EXCERPT TO READ:

##########

Comparison of processing time.

In Fig. 8, as the input data volume increases, the processing time of the algorithm inevitably increases. When the data volume changes, LIME’s computation time changes slightly, indicating its good computational efficiency. When the input data volume is 256, 480, and 720, the processing time of the proposed CNN-based music visualization analysis model is 2.923 s, 4.732 s, and 9.324 s, respectively. The algorithm proposed in this study yields more complex results, leading to longer processing times compared to other algorithms.

The comparative outcomes between the CNN-based music visualization analysis model introduced within this manuscript and the Retinex-net approach are illustrated in Fig. 9, considering the indicators of floating-point operations (FLOPs) and network parameter quantities.

Fig. 9

figure 9

Comparison of FLOPs and parameters of different models.

##########

DATA RECORDS:
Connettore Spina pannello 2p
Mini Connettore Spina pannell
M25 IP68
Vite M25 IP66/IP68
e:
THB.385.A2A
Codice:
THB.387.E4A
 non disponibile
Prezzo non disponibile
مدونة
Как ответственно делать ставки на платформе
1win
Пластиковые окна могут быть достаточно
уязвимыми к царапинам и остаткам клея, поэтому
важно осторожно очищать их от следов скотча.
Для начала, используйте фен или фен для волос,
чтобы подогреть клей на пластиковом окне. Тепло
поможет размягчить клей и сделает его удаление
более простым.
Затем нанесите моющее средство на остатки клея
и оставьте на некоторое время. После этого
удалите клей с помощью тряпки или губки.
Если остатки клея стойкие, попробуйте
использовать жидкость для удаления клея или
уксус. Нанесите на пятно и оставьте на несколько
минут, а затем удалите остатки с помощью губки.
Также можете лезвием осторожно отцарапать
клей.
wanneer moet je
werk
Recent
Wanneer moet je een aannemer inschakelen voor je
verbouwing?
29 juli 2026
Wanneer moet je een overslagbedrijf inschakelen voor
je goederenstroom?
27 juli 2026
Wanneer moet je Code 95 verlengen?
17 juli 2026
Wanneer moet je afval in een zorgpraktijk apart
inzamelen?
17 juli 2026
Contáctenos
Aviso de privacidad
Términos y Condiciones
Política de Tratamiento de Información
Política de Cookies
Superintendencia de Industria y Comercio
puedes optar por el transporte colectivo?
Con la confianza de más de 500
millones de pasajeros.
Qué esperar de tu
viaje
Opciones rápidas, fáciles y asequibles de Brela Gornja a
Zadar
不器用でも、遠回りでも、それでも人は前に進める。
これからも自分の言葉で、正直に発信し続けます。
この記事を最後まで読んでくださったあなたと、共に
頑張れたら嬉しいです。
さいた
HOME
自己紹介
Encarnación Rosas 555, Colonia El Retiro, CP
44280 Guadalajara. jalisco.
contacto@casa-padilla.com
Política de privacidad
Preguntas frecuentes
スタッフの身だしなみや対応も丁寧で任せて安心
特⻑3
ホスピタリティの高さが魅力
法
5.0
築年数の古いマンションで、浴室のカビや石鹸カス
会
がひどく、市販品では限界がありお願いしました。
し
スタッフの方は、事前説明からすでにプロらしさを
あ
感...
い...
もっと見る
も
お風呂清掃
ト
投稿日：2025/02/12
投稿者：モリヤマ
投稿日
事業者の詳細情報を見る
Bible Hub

##########

PARTS OF THE EXERCISE:
**1.** Answer these about the processing-time excerpt, one line each:
(a) At an input data volume of 480, how long does the proposed CNN-based model take to process?
(b) Which method's computation time changes only slightly when the data volume changes?
(c) Which approach is the proposed model compared against in Fig. 9?
**2.** Continue the excerpt on processing time and model comparison from where it stops.
You won't need the material for anything here.

ANSWER SECTION:
**1.**
(a) 4.732 s
(b) LIME
(c) The Retinex-net approach

**2.**
In Fig. 9, the CNN-based music visualization analysis model proposed in this study has FLOPs of 6.38G, and the Retinex-net has FLOPs of 8.34G. The network parameters of the two models are 573,600 and 641,100, respectively. The computational complexity of the proposed algorithm increases, thereby reducing the execution speed of the algorithm. The contribution of this study result lies in the design and evaluation of the music visualization analysis model, along with the quantification of network parameters and computational complexity. Despite the impact on algorithm execution speed, this study provides a valuable reference for the development of the music visualization field by offering a novel method for music data analysis. Additionally, the analysis of model parameters and computational complexity guides future research on optimizing algorithms and improving network structures. Subsequent research can further explore how to balance algorithm accuracy and execution efficiency to achieve the development of more practical music visualization analysis techniques.

Model generalization capability test

To assess the model’s capacity for generalization, a subset of 50 music data samples is randomly extracted from the network dataset and utilized for testing purposes in accordance with the approach outlined within this study.

Fig. 10

figure 10

Test results of different algorithms on datasets.

In Fig. 10, the CNN-based music visualization analysis model proposed in this study achieves a PSNR score of 16.893 and an SSIM score of 0.712. Compared to other state-of-the-art studies, the proposed CNN-based music visualization analysis model demonstrates favorable results in SSIM and is close to LIME in PSNR. Therefore, the proposed model exhibits good generalizability.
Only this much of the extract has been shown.